/datahike-s3

Datahike backend for S3.

Primary LanguageClojureEclipse Public License 1.0EPL-1.0

Datahike S3 Backend

The goal of this backend is to support S3. S3 is comparatively cheap, read scalable and requires no dedicated running process for reading, but has higher latency than using a local file system or JDBC server as backend. It is therefore optimal to store large databases that are updated in bulk or mostly appended to. In this case the Datahike cache will reduce the latency on database access. Transactions will still have high latency.

Configuration

Please read the Datahike configuration docs on how to configure your backend. Details about the backend configuration can be found in konserve-s3.A sample configuration is create-database, connect and delete-database:

{:store {:backend :s3
         :bucket "datahike-s3"
         :store-id "instance1"
         :region "us-west-1"
         :access-key "YOUR_ACCESS_KEY"
         :secret "YOUR_ACCESS_KEY_SECRET"}}

This same configuration can be achieved by setting one environment variable for the s3 backend and one environment variable for the configuration of the s3 backend:

DATAHIKE_STORE_BACKEND=s3
DATAHIKE_STORE_CONFIG='{:bucket "datahike-s3-instance" ...}'

Usage

Add to your Leiningen or Boot dependencies: Clojars Project

Now require the Datahike API and the datahike-s3 namespace in your editor or REPL using the keyword :s3. If you want to use other backends than S3 please refer to the official Datahike docs.

Run Datahike in your REPL

  (ns project.core
    (:require [datahike.api :as d]
              [datahike-s3.core]))

  (def cfg {:store {:backend :s3
                    :bucket "datahike-s3"
                    :store-id "instance1"
                    :region "us-west-1"
                    :access-key "YOUR_ACCESS_KEY"
                    :secret "YOUR_ACCESS_KEY_SECRET"}})

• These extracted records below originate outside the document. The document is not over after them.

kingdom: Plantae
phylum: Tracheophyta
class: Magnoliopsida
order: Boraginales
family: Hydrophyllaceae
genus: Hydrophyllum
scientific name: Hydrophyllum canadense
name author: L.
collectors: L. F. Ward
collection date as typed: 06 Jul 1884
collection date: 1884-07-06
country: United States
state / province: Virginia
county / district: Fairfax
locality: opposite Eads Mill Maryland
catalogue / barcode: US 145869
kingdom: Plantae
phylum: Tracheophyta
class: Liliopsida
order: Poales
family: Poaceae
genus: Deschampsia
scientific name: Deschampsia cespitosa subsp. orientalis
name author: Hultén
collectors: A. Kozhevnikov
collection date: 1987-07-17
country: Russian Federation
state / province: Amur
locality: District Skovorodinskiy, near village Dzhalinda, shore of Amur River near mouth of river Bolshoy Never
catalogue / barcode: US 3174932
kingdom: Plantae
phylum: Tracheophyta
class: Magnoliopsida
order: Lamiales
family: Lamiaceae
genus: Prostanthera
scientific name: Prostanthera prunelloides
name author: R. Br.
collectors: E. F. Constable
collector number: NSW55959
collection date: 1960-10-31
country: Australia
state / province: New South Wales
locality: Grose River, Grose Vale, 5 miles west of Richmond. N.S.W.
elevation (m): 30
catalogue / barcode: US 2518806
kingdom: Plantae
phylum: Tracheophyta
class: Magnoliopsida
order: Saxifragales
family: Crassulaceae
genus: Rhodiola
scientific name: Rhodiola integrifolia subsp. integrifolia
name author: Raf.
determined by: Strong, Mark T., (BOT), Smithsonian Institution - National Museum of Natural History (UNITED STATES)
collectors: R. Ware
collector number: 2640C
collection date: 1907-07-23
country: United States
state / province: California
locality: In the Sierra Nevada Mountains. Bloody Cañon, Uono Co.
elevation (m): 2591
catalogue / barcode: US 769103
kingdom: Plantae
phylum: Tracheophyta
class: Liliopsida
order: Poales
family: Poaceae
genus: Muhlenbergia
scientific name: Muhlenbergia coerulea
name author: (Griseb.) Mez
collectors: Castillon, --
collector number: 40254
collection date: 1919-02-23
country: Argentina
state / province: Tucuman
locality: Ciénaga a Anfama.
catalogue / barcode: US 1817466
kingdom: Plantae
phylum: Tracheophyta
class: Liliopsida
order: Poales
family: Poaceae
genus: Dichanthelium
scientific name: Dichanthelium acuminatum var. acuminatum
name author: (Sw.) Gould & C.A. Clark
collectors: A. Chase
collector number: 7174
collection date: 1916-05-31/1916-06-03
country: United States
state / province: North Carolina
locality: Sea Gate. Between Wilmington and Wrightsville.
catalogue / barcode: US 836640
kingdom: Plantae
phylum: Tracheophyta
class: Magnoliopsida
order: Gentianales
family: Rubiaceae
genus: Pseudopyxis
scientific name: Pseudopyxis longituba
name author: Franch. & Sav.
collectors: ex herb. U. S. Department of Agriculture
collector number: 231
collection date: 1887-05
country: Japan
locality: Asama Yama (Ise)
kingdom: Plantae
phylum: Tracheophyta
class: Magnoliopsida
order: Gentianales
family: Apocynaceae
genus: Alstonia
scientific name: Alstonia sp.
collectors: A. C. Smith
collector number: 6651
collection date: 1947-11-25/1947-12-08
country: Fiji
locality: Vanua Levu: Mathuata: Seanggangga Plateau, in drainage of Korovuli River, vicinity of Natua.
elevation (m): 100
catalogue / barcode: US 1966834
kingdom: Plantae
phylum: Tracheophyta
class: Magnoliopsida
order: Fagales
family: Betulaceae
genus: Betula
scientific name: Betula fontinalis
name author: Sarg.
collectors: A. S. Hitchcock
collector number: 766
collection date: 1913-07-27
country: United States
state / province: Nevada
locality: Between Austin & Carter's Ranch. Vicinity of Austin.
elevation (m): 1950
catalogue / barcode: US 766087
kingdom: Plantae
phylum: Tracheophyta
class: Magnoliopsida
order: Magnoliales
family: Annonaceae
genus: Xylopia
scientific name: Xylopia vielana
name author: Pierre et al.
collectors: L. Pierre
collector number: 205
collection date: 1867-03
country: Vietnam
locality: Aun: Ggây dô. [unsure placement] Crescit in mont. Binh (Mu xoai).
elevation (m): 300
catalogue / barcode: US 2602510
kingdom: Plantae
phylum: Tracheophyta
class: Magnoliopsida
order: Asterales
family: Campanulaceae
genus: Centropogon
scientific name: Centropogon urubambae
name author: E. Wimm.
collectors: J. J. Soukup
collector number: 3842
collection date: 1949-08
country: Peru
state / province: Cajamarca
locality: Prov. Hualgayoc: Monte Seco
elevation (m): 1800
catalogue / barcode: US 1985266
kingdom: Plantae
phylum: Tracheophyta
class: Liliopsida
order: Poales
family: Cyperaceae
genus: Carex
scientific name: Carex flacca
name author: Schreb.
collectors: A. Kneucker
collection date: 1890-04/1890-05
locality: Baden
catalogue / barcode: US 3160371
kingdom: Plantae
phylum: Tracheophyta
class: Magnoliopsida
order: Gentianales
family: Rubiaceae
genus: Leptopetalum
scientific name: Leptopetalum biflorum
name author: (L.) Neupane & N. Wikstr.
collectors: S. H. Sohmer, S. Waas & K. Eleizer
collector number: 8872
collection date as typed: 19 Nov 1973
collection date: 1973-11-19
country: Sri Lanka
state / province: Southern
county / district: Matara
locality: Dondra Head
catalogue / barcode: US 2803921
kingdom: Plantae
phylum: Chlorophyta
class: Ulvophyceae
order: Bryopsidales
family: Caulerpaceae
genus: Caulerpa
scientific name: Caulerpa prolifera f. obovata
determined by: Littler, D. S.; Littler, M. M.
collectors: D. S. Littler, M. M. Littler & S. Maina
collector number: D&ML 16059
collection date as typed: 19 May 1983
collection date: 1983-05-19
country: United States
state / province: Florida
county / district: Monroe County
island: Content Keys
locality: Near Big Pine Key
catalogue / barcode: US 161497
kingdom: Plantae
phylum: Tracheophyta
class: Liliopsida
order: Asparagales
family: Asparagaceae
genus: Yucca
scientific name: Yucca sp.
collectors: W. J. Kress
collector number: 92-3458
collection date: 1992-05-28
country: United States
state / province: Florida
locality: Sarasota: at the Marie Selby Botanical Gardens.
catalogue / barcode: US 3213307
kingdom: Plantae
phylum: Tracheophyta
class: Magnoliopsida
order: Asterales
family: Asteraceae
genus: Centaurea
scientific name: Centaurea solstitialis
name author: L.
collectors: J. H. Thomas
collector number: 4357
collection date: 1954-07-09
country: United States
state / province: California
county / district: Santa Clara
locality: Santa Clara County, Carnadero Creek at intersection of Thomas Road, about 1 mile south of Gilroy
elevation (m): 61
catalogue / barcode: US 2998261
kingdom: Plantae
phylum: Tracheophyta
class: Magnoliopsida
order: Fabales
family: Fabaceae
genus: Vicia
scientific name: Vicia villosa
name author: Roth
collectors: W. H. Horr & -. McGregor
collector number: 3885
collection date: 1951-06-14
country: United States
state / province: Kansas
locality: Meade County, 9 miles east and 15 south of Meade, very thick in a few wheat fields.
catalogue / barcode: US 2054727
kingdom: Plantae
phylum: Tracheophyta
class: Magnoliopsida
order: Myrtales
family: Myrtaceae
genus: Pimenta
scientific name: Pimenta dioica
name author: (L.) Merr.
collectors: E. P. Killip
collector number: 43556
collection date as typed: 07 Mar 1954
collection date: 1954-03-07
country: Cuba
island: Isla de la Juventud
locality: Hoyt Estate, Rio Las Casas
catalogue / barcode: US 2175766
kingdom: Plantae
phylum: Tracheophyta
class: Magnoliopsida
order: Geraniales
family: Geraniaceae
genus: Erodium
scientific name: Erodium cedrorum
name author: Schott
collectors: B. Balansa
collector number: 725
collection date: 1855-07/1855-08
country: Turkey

  ;; Create a database at this place, by default configuration we have a strict
  ;; schema validation and keep historical data
  (d/create-database cfg)

  (def conn (d/connect cfg))

  ;; The first transaction will be the schema we are using:
  (d/transact conn [{:db/ident :name
                     :db/valueType :db.type/string
                     :db/cardinality :db.cardinality/one }
                    {:db/ident :age
                     :db/valueType :db.type/long
                     :db/cardinality :db.cardinality/one }])

  ;; Let's add some data and wait for the transaction
  (d/transact conn [{:name  "Alice", :age   20 }
                    {:name  "Bob", :age   30 }
                    {:name  "Charlie", :age   40 }
                    {:age 15 }])

  ;; Search the data
  (d/q '[:find ?e ?n ?a
         :where
         [?e :name ?n]
         [?e :age ?a]]
    @conn)
  ;; => #{[3 "Alice" 20] [4 "Bob" 30] [5 "Charlie" 40]}

  ;; Clean up the database if it is not needed any more
  (d/delete-database cfg)

Run Tests

  bash -x ./bin/run-integration-tests

License

Copyright © 2023 lambdaforge UG (haftungsbeschränkt)

This program and the accompanying materials are made available under the terms of the Eclipse Public License 1.0.